* **Your objective**
Which lines in the data below contain the string "pitch"? Show each one.

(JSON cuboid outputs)
= Beginning of Section =
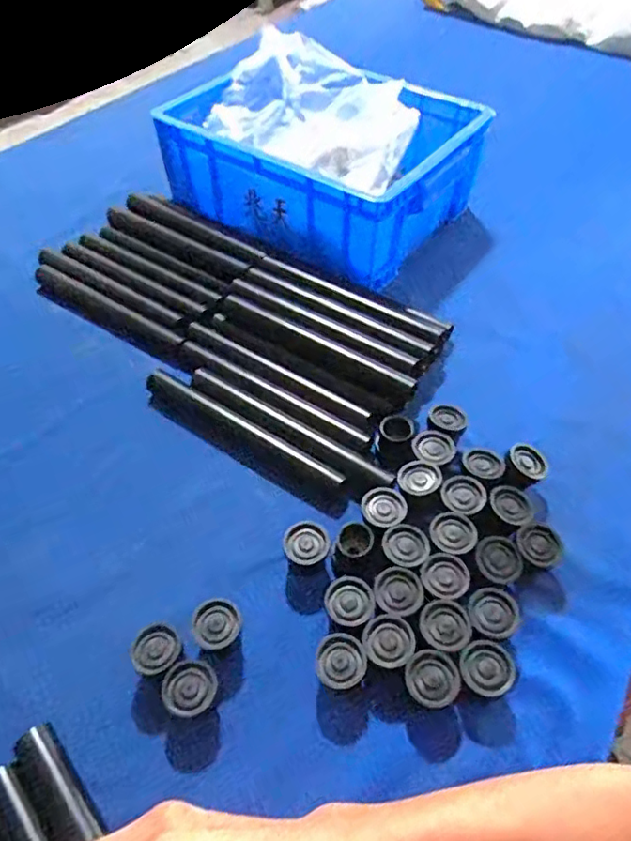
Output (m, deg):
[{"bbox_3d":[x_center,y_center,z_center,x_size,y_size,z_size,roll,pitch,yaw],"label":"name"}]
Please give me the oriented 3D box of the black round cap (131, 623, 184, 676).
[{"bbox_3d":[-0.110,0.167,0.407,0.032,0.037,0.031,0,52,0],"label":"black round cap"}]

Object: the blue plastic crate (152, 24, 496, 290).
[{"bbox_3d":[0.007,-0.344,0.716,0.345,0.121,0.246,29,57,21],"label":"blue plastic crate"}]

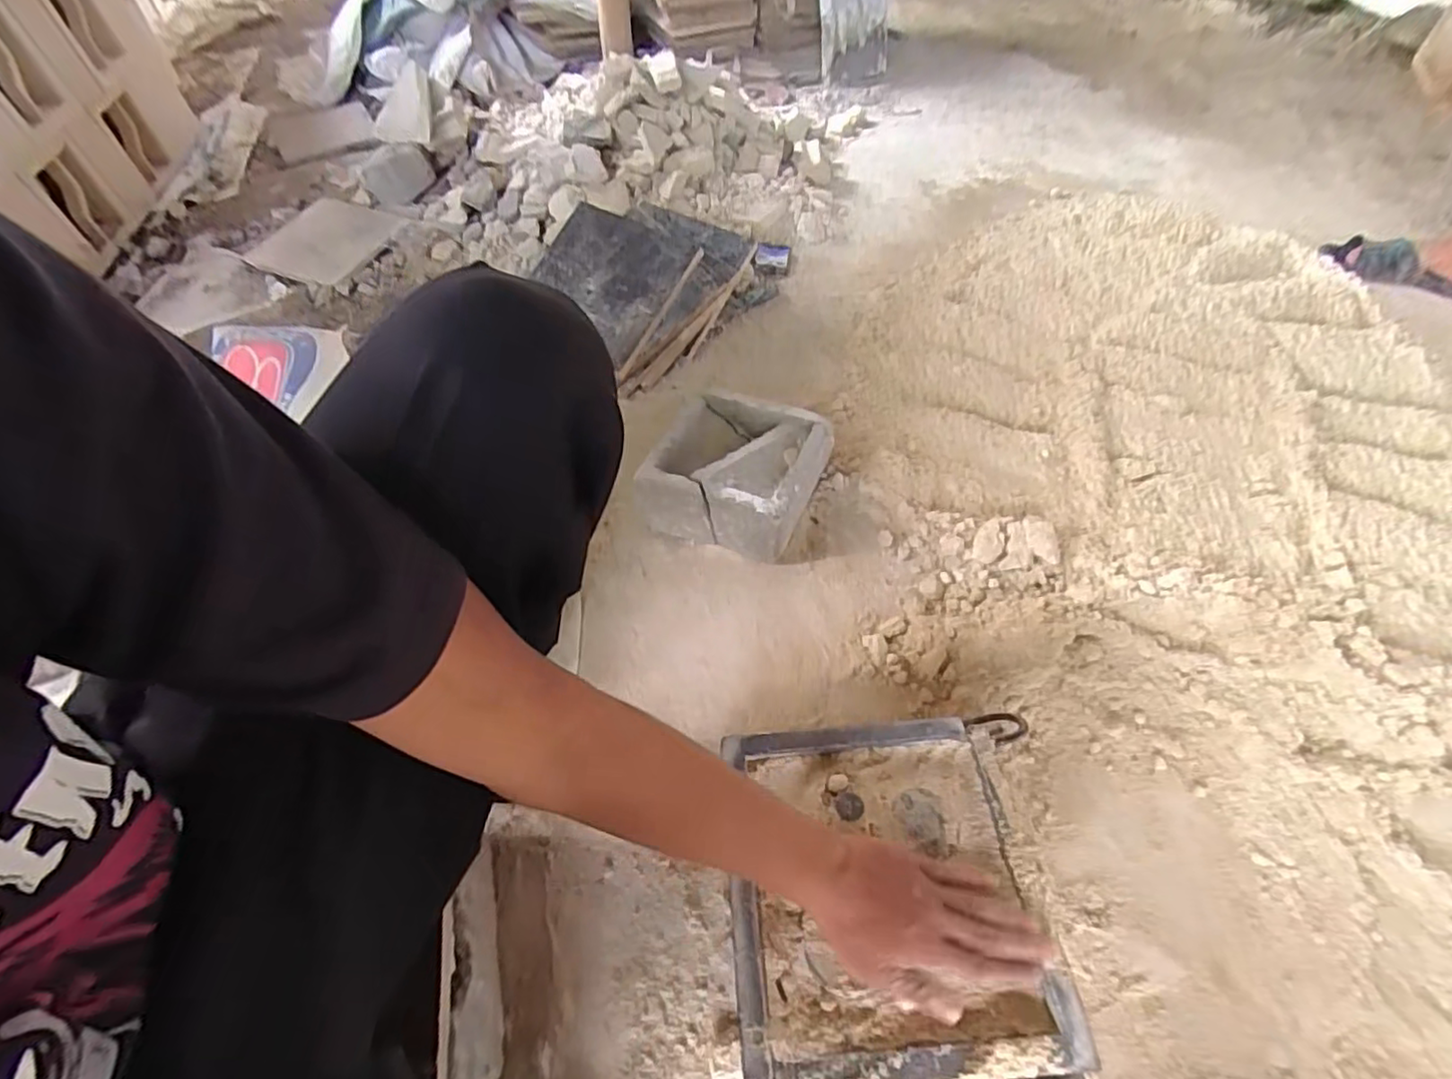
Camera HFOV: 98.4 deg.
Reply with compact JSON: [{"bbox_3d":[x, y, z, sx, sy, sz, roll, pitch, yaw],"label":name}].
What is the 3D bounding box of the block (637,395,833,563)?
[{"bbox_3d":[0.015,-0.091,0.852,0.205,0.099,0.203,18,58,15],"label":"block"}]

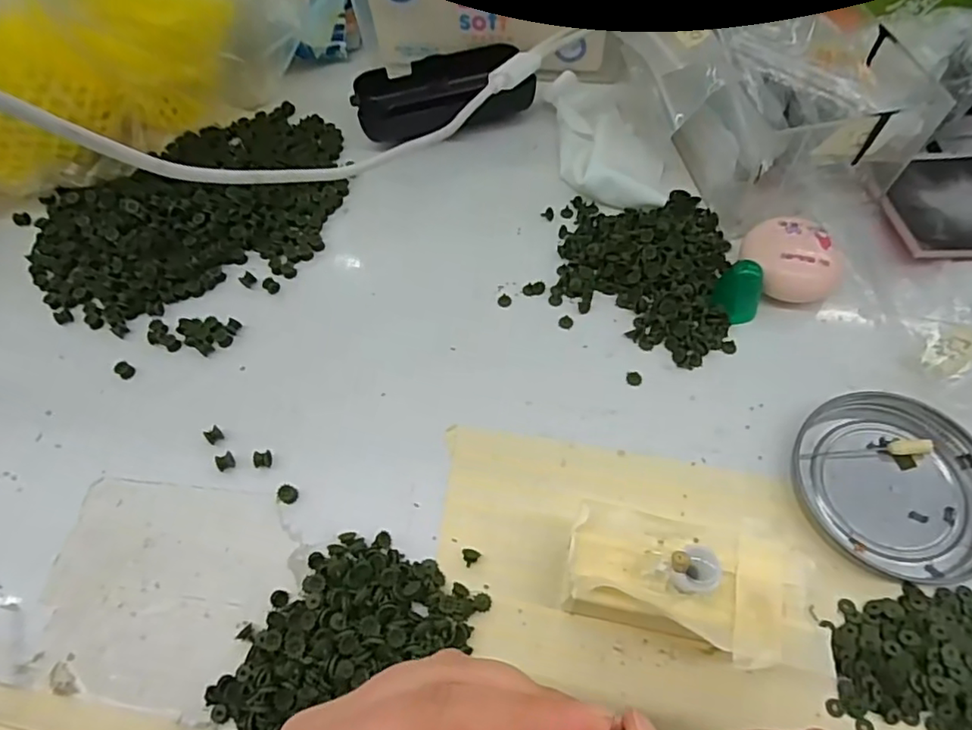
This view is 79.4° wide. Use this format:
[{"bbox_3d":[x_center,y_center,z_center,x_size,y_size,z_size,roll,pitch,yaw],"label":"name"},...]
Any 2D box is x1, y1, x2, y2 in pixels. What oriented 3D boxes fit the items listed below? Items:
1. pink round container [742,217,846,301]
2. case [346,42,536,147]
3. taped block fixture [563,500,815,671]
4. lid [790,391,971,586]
= End of Section =
* **Response**
[{"bbox_3d":[x_center,y_center,z_center,x_size,y_size,z_size,roll,pitch,yaw],"label":"name"}]
Reply with compact JSON: [{"bbox_3d":[x, y, z, sx, sy, sz, roll, pitch, yaw],"label":name}].
[{"bbox_3d":[x_center,y_center,z_center,x_size,y_size,z_size,roll,pitch,yaw],"label":"name"},...]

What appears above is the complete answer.